WHAT NEEDS TO BE DONE -> Write out the stretch of the text on public education from "Dialogue, discourse, and" through "should be encouraged.", switching "collaboration" to "cooperation".

SOURCE DOCUMENT ->
-- BEGIN --

Improving the Value Added Model of Public Education

How do we measure the value of learning experiences? Student enrollment, classroom grade performance, standardized test scores, job placement, and completion rate are all variables researchers examine to try to better address school improvement.  How do educational technology products improve the overall learning experience for students?  With so many approaches to addressing the need for improvement, we continue to rely on task oriented activities and solutions, which students fail to understand.  Often these approaches and solutions lack meaning.  Is value purely economic or social?  Why is education important?  What should students learn?  Why shouldn’t we raise expectations?  Many agree that change is needed.  The current system is leaving so many students without economic opportunity and students fail to see the purpose or lack interest in becoming “enlightened.”

Dialogue, discourse, and collaboration are key to understanding how information can be used to solve a problem and classroom environments, both online and face to face, should be encouraged.

-- END --

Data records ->
-- BEGIN --

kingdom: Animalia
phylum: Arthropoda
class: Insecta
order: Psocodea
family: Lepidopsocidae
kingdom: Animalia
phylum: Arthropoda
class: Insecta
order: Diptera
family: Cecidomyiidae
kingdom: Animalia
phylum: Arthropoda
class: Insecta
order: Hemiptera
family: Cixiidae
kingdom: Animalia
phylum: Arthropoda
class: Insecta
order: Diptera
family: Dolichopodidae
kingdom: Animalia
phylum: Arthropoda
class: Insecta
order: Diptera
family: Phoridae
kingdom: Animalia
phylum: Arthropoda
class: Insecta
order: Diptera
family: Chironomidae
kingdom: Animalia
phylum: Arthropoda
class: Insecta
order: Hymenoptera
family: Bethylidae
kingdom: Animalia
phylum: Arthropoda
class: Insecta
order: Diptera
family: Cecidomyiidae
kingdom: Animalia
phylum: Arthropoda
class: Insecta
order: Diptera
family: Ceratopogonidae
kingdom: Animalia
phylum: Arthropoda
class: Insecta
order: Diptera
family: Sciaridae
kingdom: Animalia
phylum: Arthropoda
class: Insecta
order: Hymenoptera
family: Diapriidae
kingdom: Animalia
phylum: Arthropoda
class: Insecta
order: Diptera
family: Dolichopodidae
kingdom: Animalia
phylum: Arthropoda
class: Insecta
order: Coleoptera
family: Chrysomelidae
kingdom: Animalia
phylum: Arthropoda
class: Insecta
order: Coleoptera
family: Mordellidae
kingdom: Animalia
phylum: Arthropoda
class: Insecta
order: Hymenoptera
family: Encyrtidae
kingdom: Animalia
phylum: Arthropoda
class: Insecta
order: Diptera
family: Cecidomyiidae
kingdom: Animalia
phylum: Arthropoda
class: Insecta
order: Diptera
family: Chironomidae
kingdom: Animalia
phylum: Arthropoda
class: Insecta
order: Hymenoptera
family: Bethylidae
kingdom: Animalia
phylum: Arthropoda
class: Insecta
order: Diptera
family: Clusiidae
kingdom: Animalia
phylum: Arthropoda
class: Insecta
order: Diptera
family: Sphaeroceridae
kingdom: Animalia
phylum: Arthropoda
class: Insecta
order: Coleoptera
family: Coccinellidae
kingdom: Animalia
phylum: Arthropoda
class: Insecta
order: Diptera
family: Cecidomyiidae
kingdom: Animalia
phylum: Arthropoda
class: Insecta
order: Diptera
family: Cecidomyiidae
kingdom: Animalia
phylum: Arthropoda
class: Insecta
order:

-- END --

EXERCISE ANSWER ->
Dialogue, discourse, and cooperation are key to understanding how information can be used to solve a problem and classroom environments, both online and face to face, should be encouraged.